ABOUT THIS EXERCISE =>
Please set down only the lines that run from the one containing "### YAML Configuration" to the end of the listing below, exactly as written.

****************

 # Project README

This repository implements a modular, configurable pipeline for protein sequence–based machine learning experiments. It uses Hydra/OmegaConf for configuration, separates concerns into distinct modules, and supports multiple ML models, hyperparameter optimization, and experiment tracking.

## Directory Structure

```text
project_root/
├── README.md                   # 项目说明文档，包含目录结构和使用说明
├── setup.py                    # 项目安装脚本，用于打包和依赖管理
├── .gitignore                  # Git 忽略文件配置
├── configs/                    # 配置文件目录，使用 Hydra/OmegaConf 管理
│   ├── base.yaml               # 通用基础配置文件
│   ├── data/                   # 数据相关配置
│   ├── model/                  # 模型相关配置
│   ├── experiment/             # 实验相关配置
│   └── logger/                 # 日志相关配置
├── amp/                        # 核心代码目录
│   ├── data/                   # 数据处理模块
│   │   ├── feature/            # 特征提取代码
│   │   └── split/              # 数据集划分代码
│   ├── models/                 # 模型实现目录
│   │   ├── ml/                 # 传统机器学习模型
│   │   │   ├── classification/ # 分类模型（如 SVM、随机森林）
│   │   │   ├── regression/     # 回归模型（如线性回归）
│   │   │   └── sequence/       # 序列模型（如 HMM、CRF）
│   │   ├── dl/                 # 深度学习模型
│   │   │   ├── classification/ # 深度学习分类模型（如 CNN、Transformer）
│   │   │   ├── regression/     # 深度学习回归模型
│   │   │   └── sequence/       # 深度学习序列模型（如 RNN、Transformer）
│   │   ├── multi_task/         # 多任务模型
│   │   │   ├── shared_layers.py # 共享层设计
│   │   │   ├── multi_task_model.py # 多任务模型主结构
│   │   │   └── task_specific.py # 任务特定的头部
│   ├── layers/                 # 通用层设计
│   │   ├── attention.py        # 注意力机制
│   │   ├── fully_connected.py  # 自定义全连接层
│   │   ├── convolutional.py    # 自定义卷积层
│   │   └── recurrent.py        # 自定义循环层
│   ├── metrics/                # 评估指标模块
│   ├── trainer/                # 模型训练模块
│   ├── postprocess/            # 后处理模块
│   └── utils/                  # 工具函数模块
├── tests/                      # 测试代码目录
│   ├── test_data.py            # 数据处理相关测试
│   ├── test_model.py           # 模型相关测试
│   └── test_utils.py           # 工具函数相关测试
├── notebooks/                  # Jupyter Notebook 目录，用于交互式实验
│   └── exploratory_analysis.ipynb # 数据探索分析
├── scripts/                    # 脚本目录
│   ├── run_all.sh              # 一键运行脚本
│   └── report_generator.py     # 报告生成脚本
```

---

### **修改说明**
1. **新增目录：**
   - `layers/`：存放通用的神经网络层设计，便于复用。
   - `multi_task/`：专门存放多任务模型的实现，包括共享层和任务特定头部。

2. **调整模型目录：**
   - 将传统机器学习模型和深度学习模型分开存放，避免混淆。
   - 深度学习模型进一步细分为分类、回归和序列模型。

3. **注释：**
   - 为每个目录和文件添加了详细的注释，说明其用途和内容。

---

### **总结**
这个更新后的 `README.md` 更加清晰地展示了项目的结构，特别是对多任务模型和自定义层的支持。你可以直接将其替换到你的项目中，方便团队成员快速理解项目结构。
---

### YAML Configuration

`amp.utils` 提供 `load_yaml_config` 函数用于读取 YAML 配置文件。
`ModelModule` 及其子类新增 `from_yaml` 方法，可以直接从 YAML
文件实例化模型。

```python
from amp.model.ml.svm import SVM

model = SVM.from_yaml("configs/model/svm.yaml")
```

****************

REPLY TO THE TASK =>
### YAML Configuration

`amp.utils` 提供 `load_yaml_config` 函数用于读取 YAML 配置文件。
`ModelModule` 及其子类新增 `from_yaml` 方法，可以直接从 YAML
文件实例化模型。

```python
from amp.model.ml.svm import SVM

model = SVM.from_yaml("configs/model/svm.yaml")
```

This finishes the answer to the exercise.